◆ Task description:
Can you give the stretch of entries below, from the start through the line containing "How many distinct data groups are displayed?", as a Markdown table with the columns Row and Line, leaving out blank lines?

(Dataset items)
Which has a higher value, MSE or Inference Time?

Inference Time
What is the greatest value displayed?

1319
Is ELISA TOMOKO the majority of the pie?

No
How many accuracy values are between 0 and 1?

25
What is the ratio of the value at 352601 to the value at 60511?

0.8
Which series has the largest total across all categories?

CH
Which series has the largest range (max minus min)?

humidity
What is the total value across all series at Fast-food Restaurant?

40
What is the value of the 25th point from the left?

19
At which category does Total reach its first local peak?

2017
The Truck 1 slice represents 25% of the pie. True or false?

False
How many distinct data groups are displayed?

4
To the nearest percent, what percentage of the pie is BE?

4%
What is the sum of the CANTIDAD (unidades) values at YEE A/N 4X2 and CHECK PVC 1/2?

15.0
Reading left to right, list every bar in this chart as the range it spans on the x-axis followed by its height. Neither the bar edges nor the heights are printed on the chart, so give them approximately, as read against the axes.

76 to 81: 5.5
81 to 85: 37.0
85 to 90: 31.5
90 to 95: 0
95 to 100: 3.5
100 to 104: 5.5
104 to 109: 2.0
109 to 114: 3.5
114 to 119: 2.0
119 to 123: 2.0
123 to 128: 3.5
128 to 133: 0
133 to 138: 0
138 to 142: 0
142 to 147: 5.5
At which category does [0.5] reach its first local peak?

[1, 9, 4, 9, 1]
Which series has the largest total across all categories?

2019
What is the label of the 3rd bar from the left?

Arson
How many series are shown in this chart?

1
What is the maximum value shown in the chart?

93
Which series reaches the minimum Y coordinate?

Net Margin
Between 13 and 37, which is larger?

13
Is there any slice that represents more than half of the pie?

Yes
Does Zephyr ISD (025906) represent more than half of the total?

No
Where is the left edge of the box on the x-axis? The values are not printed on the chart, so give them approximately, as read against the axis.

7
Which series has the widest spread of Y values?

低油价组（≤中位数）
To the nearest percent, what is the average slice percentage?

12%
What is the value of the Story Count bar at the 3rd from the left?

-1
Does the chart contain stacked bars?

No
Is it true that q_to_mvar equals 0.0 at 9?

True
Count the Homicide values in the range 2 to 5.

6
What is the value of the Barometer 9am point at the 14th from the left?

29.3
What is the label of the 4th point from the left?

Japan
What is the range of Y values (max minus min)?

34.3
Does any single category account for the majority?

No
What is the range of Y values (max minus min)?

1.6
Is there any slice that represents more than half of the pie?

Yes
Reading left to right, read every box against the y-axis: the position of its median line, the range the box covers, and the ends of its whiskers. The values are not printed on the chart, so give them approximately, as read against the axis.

◆ Answer box:
| Row | Line |
|---|---|
| 1 | Which has a higher value, MSE or Inference Time? |
| 2 | Inference Time |
| 3 | What is the greatest value displayed? |
| 4 | 1319 |
| 5 | Is ELISA TOMOKO the majority of the pie? |
| 6 | No |
| 7 | How many accuracy values are between 0 and 1? |
| 8 | 25 |
| 9 | What is the ratio of the value at 352601 to the value at 60511? |
| 10 | 0.8 |
| 11 | Which series has the largest total across all categories? |
| 12 | CH |
| 13 | Which series has the largest range (max minus min)? |
| 14 | humidity |
| 15 | What is the total value across all series at Fast-food Restaurant? |
| 16 | 40 |
| 17 | What is the value of the 25th point from the left? |
| 18 | 19 |
| 19 | At which category does Total reach its first local peak? |
| 20 | 2017 |
| 21 | The Truck 1 slice represents 25% of the pie. True or false? |
| 22 | False |
| 23 | How many distinct data groups are displayed? |